The Northwest Territories are indeed Canada’s great beyond; a vast expanse of untouched land where few call home and even fewer seek to explore. Fortunately, for those that do, there are a couple of options to visit this magnificent place by land. One of those routes is the incredible Liard-Yellowhead highway, beginning just North of Fort Nelson, BC and ending in Yellowknife, the cosmopolitan capital city of NWT. It’s the journey of getting there, though that will make it worthwhile. The Liard-Yellowhead first traverses the great Nahanni Range just inside the NWT border before dropping down to the hundreds of lakes and tributaries of North-central Canada where vegetation is sparse and the views are spectacular.
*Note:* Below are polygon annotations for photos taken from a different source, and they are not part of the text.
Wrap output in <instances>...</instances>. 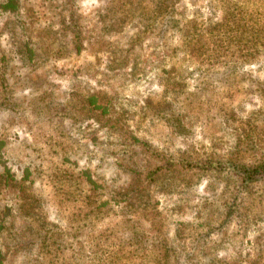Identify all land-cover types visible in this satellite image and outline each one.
I'll use <instances>...</instances> for the list:
<instances>
[{
  "label": "rangeland",
  "instance_id": "rangeland-1",
  "mask_svg": "<svg viewBox=\"0 0 264 264\" xmlns=\"http://www.w3.org/2000/svg\"><path fill=\"white\" fill-rule=\"evenodd\" d=\"M264 0H0V264H264Z\"/></svg>",
  "mask_w": 264,
  "mask_h": 264
},
{
  "label": "trees",
  "instance_id": "trees-1",
  "mask_svg": "<svg viewBox=\"0 0 264 264\" xmlns=\"http://www.w3.org/2000/svg\"><path fill=\"white\" fill-rule=\"evenodd\" d=\"M239 169L245 174V179H252L257 177L258 173L261 171L264 174V163L262 165H254L247 167V165L239 166ZM175 264H185L180 260L176 261Z\"/></svg>",
  "mask_w": 264,
  "mask_h": 264
}]
</instances>
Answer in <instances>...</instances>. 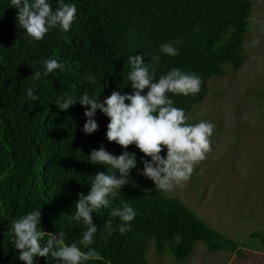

Recommended Stops: The Nahanni River National Park lies just inside the NWT border and is a very worthwhile day trip on the side. A few Aboriginal settlements along the way provide services and an opportunity to learn about Canada’s First Northern Peoples. These stops include Fort Liard, Fort Simpson and Fort Providence, in order from South to North.
9) The Dempster Highway
If you’re seeking a true adventure and earth-shattering isolation, the Dempster Highway is your road trip. Starting just South of Dawson City, Yukon, the Dempster Highway follows a North-easterly route past the Arctic Circle and eventually stops in Inuvik, Northwest Territories. It is the furthest North one can travel by car while still inside Canada, and you’ll certainly know it as the Boreal Forest gives way to the Arctic Tundra and rolling mountains strip themselves of greenery, leaving a barren landscape that is all but devoid of activity. A word to the wise: The Dempster is notoriously tough-going, so make sure you get a full tune up and bring a couple of spare tires. You wouldn’t want to be stuck out in the land of the midnight sun.
Recommended Stops: Dawson City is a preserved gold-rush era town where you can still play craps in an old casino and watch cancan girls on stage. At the very beginning of the highway is Tombstone Territorial Park, one of Yukons most treasured protected areas. Other than this, the only real stops you’ll encounter on this 12 hour trip will be Eagle Plains and Fort McPherson, both offering very basic services and amenities. Don’t forget to note when you’ve crossed the Arctic Circle – this is where 24 hour daylight or darkness occur during the summer and winter seasons. I recommend travelling during fall (last two weeks of August for this area) when the tundra comes alive with wonderfully vivid autumn colours.
None of these road trips long enough for you? Don’t fret, you can drive across the entire freakin’ country if you take the incredible Trans-Canada Highway! Canada has plenty of road trips for everyone, most of which branch out of a highway that hits both oceans and traverses through four different ecosystems. The Trans-Canada highway actually has two different branches, both of which offer endless options for adventure, relaxation and discovery. So go on now, get road trippin’!!